TASK BRIEF:
Write out every record below exactly as it stands, leaving the pictures out.

SOURCE DATA:
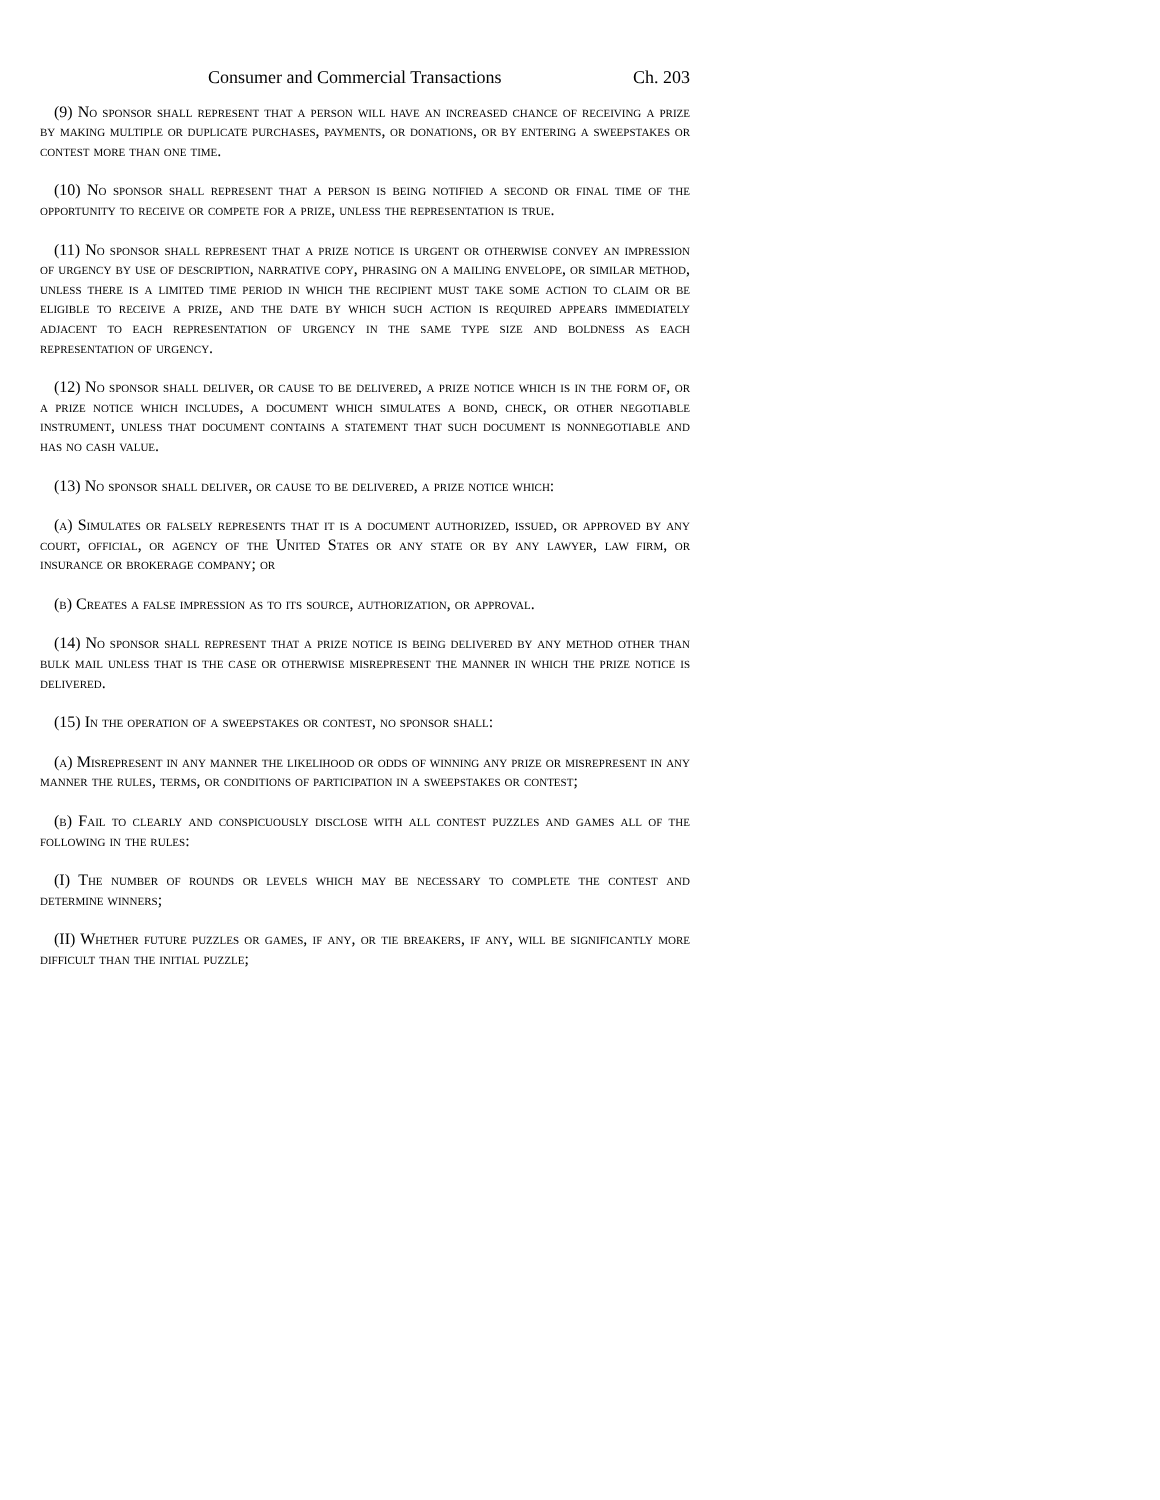Consumer and Commercial Transactions Ch. 203
(9) No sponsor shall represent that a person will have an increased chance of receiving a prize by making multiple or duplicate purchases, payments, or donations, or by entering a sweepstakes or contest more than one time.
(10) No sponsor shall represent that a person is being notified a second or final time of the opportunity to receive or compete for a prize, unless the representation is true.
(11) No sponsor shall represent that a prize notice is urgent or otherwise convey an impression of urgency by use of description, narrative copy, phrasing on a mailing envelope, or similar method, unless there is a limited time period in which the recipient must take some action to claim or be eligible to receive a prize, and the date by which such action is required appears immediately adjacent to each representation of urgency in the same type size and boldness as each representation of urgency.
(12) No sponsor shall deliver, or cause to be delivered, a prize notice which is in the form of, or a prize notice which includes, a document which simulates a bond, check, or other negotiable instrument, unless that document contains a statement that such document is nonnegotiable and has no cash value.
(13) No sponsor shall deliver, or cause to be delivered, a prize notice which:
(a) Simulates or falsely represents that it is a document authorized, issued, or approved by any court, official, or agency of the United States or any state or by any lawyer, law firm, or insurance or brokerage company; or
(b) Creates a false impression as to its source, authorization, or approval.
(14) No sponsor shall represent that a prize notice is being delivered by any method other than bulk mail unless that is the case or otherwise misrepresent the manner in which the prize notice is delivered.
(15) In the operation of a sweepstakes or contest, no sponsor shall:
(a) Misrepresent in any manner the likelihood or odds of winning any prize or misrepresent in any manner the rules, terms, or conditions of participation in a sweepstakes or contest;
(b) Fail to clearly and conspicuously disclose with all contest puzzles and games all of the following in the rules:
(I) The number of rounds or levels which may be necessary to complete the contest and determine winners;
(II) Whether future puzzles or games, if any, or tie breakers, if any, will be significantly more difficult than the initial puzzle;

RESULT BELOW:
Consumer and Commercial Transactions Ch. 203
(9) No sponsor shall represent that a person will have an increased chance of receiving a prize by making multiple or duplicate purchases, payments, or donations, or by entering a sweepstakes or contest more than one time.
(10) No sponsor shall represent that a person is being notified a second or final time of the opportunity to receive or compete for a prize, unless the representation is true.
(11) No sponsor shall represent that a prize notice is urgent or otherwise convey an impression of urgency by use of description, narrative copy, phrasing on a mailing envelope, or similar method, unless there is a limited time period in which the recipient must take some action to claim or be eligible to receive a prize, and the date by which such action is required appears immediately adjacent to each representation of urgency in the same type size and boldness as each representation of urgency.
(12) No sponsor shall deliver, or cause to be delivered, a prize notice which is in the form of, or a prize notice which includes, a document which simulates a bond, check, or other negotiable instrument, unless that document contains a statement that such document is nonnegotiable and has no cash value.
(13) No sponsor shall deliver, or cause to be delivered, a prize notice which:
(a) Simulates or falsely represents that it is a document authorized, issued, or approved by any court, official, or agency of the United States or any state or by any lawyer, law firm, or insurance or brokerage company; or
(b) Creates a false impression as to its source, authorization, or approval.
(14) No sponsor shall represent that a prize notice is being delivered by any method other than bulk mail unless that is the case or otherwise misrepresent the manner in which the prize notice is delivered.
(15) In the operation of a sweepstakes or contest, no sponsor shall:
(a) Misrepresent in any manner the likelihood or odds of winning any prize or misrepresent in any manner the rules, terms, or conditions of participation in a sweepstakes or contest;
(b) Fail to clearly and conspicuously disclose with all contest puzzles and games all of the following in the rules:
(I) The number of rounds or levels which may be necessary to complete the contest and determine winners;
(II) Whether future puzzles or games, if any, or tie breakers, if any, will be significantly more difficult than the initial puzzle;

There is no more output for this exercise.